Le timing est parfait. Alors que l’Union européenne vient d’adopter un cadre juridique ambitieux pour la régulation des réseaux sociaux, le Conseil d’État leur consacre, ce 27 septembre, son étude annuelle 2022. Pour le rapporteur général de la Section du Rapport et des Etudes de l’institution, Fabien Raynaud, le choix de ce sujet n’est pas le fruit du hasard : « L’étude annuelle du Conseil d’Etat sur les réseaux sociaux intervient à un moment particulier puisque l’Union européenne a adopté deux textes très importants en la matière qui vont doter l’Union européenne d’outils tout à fait nouveaux pour réguler les services numériques et en particulier les réseaux sociaux ».
Au fil des 324 pages de l’étude, les locataires du Palais Royal ont donc analysé le monde des réseaux sociaux et formulé 17 propositions opérationnelles pour qu’ils soient utilisés de la manière la plus efficace possible.
En interne…
Première proposition formulée : renforcer la culture des réseaux sociaux dans les administrations. Pour Fabien Raynaud, « cette culture nous paraît encore insuffisante au sein des services notamment au niveau de l’encadrement pour des raisons d’âge ».

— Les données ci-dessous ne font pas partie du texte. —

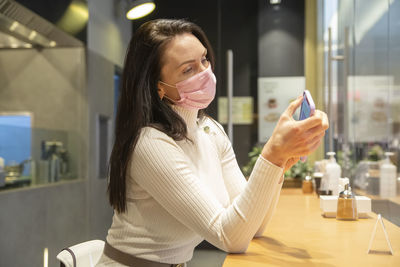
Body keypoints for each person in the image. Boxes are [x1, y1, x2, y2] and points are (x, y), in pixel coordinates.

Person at [96, 19, 328, 267]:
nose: (205, 73)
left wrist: (279, 163)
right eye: (188, 69)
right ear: (158, 87)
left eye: (204, 60)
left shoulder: (209, 130)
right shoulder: (149, 144)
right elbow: (229, 237)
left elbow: (254, 226)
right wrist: (271, 154)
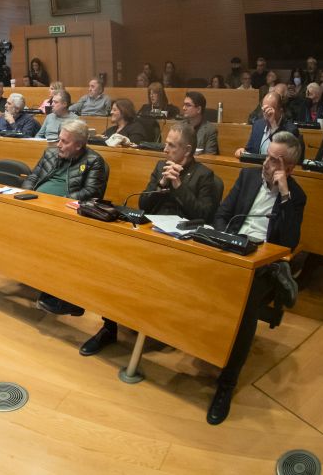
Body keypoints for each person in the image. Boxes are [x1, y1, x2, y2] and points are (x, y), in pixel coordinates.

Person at [80, 121, 220, 356]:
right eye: (166, 144)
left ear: (187, 150)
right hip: (151, 231)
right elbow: (143, 204)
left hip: (182, 241)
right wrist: (162, 183)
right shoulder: (160, 167)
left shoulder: (205, 176)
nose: (165, 150)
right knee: (114, 263)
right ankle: (109, 327)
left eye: (172, 146)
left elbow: (204, 216)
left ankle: (158, 326)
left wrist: (178, 185)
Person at [207, 132, 306, 425]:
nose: (266, 164)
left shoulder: (296, 196)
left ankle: (227, 383)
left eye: (275, 160)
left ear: (288, 168)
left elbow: (288, 242)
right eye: (267, 156)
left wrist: (285, 194)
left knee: (246, 302)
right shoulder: (248, 177)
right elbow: (222, 214)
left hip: (263, 260)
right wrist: (226, 239)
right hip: (230, 246)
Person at [0, 119, 108, 300]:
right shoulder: (50, 153)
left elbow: (91, 193)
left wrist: (55, 202)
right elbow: (32, 177)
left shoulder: (94, 161)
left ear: (80, 145)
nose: (59, 145)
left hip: (61, 215)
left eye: (65, 142)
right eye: (59, 139)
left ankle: (53, 290)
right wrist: (26, 196)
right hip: (32, 205)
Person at [237, 92, 299, 156]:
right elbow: (250, 151)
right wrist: (243, 152)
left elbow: (283, 154)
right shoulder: (258, 125)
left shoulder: (291, 130)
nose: (266, 115)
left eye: (269, 111)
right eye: (264, 110)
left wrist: (273, 125)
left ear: (281, 111)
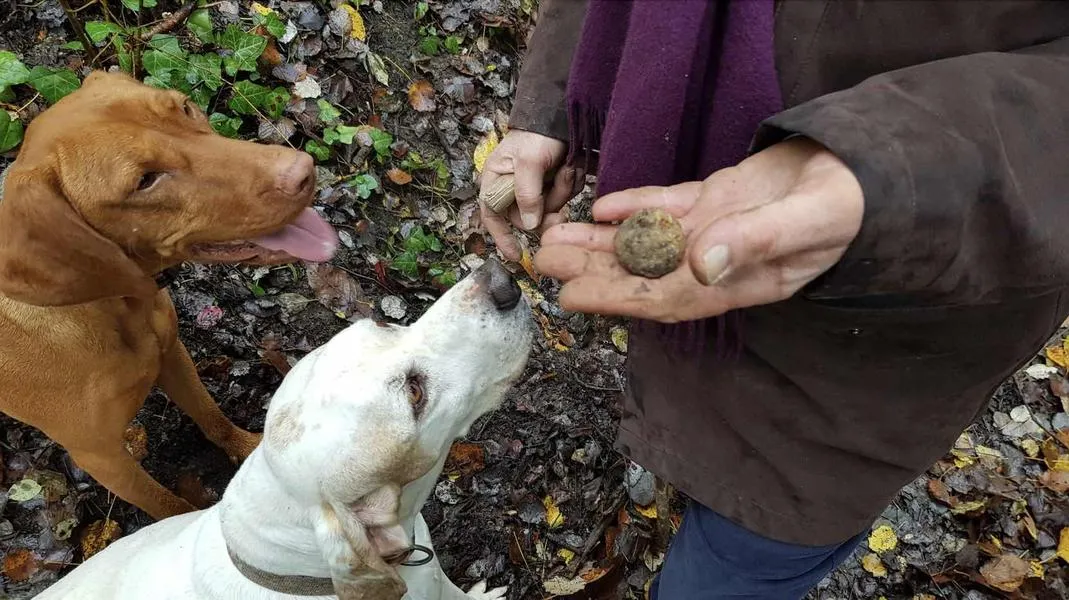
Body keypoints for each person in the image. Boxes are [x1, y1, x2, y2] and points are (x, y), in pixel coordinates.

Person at [477, 1, 1069, 598]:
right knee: (689, 434)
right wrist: (554, 101)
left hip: (876, 349)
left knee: (725, 570)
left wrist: (886, 171)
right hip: (690, 223)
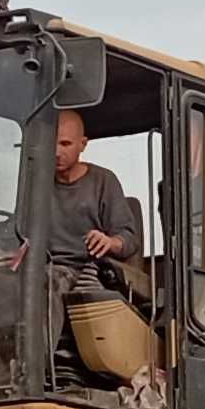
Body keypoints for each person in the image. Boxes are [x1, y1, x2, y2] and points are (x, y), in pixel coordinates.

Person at [41, 107, 143, 283]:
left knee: (50, 282)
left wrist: (110, 242)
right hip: (41, 268)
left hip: (86, 273)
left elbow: (130, 239)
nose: (57, 153)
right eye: (52, 143)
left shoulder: (103, 182)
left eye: (65, 144)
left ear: (83, 144)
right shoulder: (37, 185)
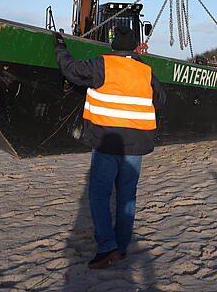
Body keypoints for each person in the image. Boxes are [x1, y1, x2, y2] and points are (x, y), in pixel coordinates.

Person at [52, 26, 166, 270]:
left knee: (100, 195)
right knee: (127, 197)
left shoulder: (102, 64)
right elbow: (160, 100)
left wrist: (60, 46)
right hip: (136, 145)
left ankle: (106, 247)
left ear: (112, 45)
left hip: (107, 142)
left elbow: (71, 70)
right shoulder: (145, 70)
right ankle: (121, 247)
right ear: (136, 46)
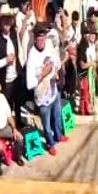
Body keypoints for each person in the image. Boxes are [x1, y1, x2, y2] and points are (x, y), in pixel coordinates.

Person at [26, 24, 65, 155]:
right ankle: (50, 144)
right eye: (39, 37)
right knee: (46, 125)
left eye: (43, 37)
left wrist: (54, 70)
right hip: (42, 97)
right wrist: (43, 74)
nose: (42, 40)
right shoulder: (32, 56)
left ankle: (59, 136)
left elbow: (54, 60)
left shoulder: (49, 44)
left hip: (53, 90)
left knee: (57, 116)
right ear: (35, 38)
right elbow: (29, 84)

Le Conseil d’Etat souhaite donc développer au sein des administrations l’usage des réseaux sociaux afin d’avoir « un fonctionnement qui soit moins vertical, plus coopératif, plus réactif ». Dans ce but, l’étude rappelle l’existence, depuis 2018, de la messagerie Tchap conçue par la Dinum. Dédiée aux agents des ministères qui ont besoin d’utiliser une messagerie instantanée pour collaborer directement, elle est hébergée sur des serveurs français. Une réussite que le Conseil d’Etat souhaiterait ouvrir aux collectivités territoriales – une expérimentation est en cours – afin que celles-ci cessent d’utiliser des plateformes destinées au grand public qui ne disposent pas des garanties liées à la sécurité et la confidentialité des échanges.
… et en externe
Parallèlement à cette incitation à développer la culture des réseaux sociaux, et leur usage, au sein des administrations, le Conseil d’Etat émet le vœu d’utiliser ces derniers également à des fins d’information et de promotion de l’action publique auprès des citoyens.
A ce propos, l’étude met en avant le caractère attractif que dégagent les réseaux sociaux auprès des publics plus jeunes. Un levier idéal donc pour les informer des actions locales, faciliter certaines de leurs démarches et communiquer directement avec eux.

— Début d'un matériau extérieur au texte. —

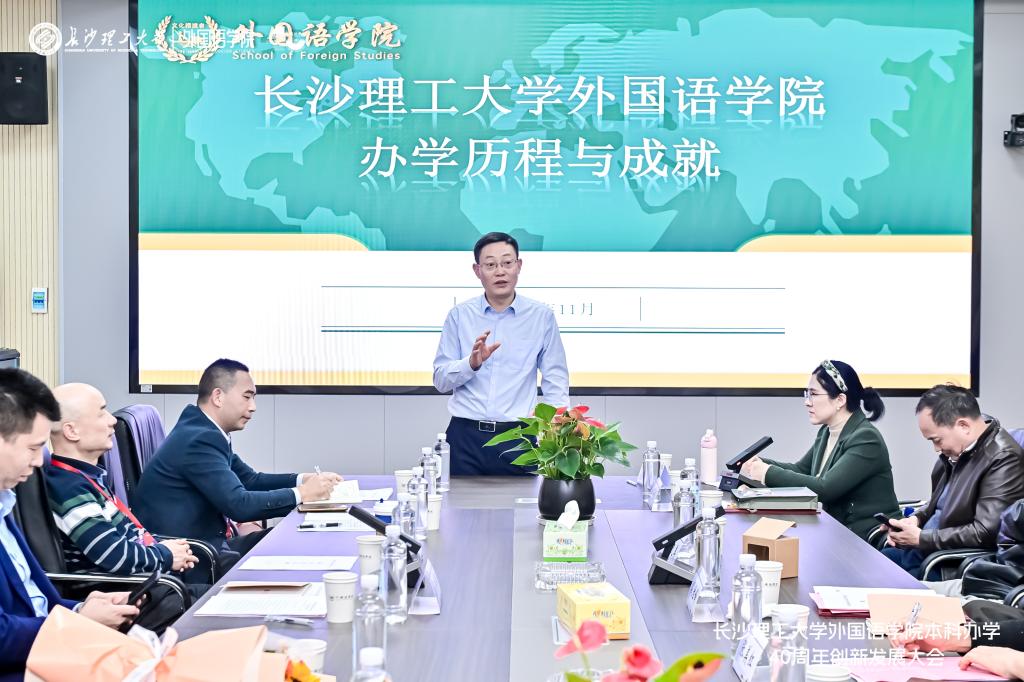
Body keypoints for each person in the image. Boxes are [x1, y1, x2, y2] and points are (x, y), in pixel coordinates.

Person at [0, 368, 137, 678]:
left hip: (52, 653)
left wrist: (80, 610)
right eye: (33, 448)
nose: (39, 462)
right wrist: (76, 624)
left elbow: (35, 602)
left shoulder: (4, 504)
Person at [134, 359, 342, 555]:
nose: (253, 407)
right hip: (195, 557)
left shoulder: (203, 429)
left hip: (209, 545)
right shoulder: (199, 439)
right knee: (297, 542)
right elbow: (239, 505)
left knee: (294, 537)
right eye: (246, 396)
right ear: (218, 397)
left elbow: (250, 480)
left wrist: (303, 480)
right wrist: (303, 494)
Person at [432, 232, 569, 475]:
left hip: (519, 439)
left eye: (507, 263)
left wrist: (558, 436)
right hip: (465, 437)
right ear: (477, 270)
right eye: (490, 265)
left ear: (519, 266)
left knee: (523, 501)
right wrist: (470, 364)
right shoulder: (459, 316)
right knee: (457, 501)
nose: (500, 271)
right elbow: (441, 381)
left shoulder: (541, 317)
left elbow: (555, 381)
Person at [45, 383, 200, 580]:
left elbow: (128, 538)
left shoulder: (86, 477)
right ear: (71, 431)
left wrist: (170, 549)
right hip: (123, 591)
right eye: (101, 413)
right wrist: (166, 555)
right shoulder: (68, 488)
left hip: (144, 581)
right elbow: (113, 555)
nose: (112, 420)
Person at [740, 359, 900, 541]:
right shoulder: (827, 431)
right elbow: (802, 470)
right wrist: (760, 463)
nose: (807, 402)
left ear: (840, 400)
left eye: (814, 394)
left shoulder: (866, 438)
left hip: (868, 539)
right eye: (807, 394)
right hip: (838, 534)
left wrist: (766, 473)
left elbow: (826, 488)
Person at [881, 384, 1024, 580]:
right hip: (926, 550)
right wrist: (916, 519)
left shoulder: (1003, 458)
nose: (936, 449)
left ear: (963, 426)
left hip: (945, 562)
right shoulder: (961, 450)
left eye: (937, 440)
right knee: (872, 564)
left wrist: (921, 538)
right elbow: (941, 502)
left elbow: (985, 532)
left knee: (882, 581)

Une forme de communication qui permet également, selon l’étude, de rendre compte au citoyen de l’action publique. « Pour les collectivités territoriales, les réseaux sociaux constituent des relais à part entière des politiques publiques. Cette révolution des modes de relations entre l’administration et les administrés doit être mise au profit du plus grand nombre et doit être organisée au mieux pour ne pas dévoyer son objet » peut-on y lire.
L’étude du Conseil d’Etat passe également en revue les bénéfices que peuvent engendrer les réseaux sociaux que ce soit en termes de vie de quartier, de démocratie locale.
Formation des agents
Toutefois, l’utilisation des réseaux sociaux les plus « grand public » expose aussi les collectivités à certains risques comme les fausses informations et les trolls. C’est pourquoi, le Conseil d’Etat prône dans son étude annuelle, une utilisation de réseaux sociaux dits « alternatifs », au moins pour faire vivre la démocratie locale et utiliser des civics techs, car « seuls les réseaux sociaux alternatifs sont, pour l’instant, à même de proposer un espace suffisamment sécurisé et serein ». Le Conseil d’Etat promeut en ce sens l’utilisation de Mastodon ou de Whaller.
Enfin, le Conseil d’Etat précise qu’une telle généralisation nécessite des formations des fonctionnaires « afin de déterminer les limites à ne pas dépasser, et de protéger les agents d’éventuels propos malveillants ». A terme, l’institution souhaite que « toutes les collectivités territoriales importantes, les administrations centrales et déconcentrées et les services publics fortement présents sur le net disposent d’un tel dispositif ».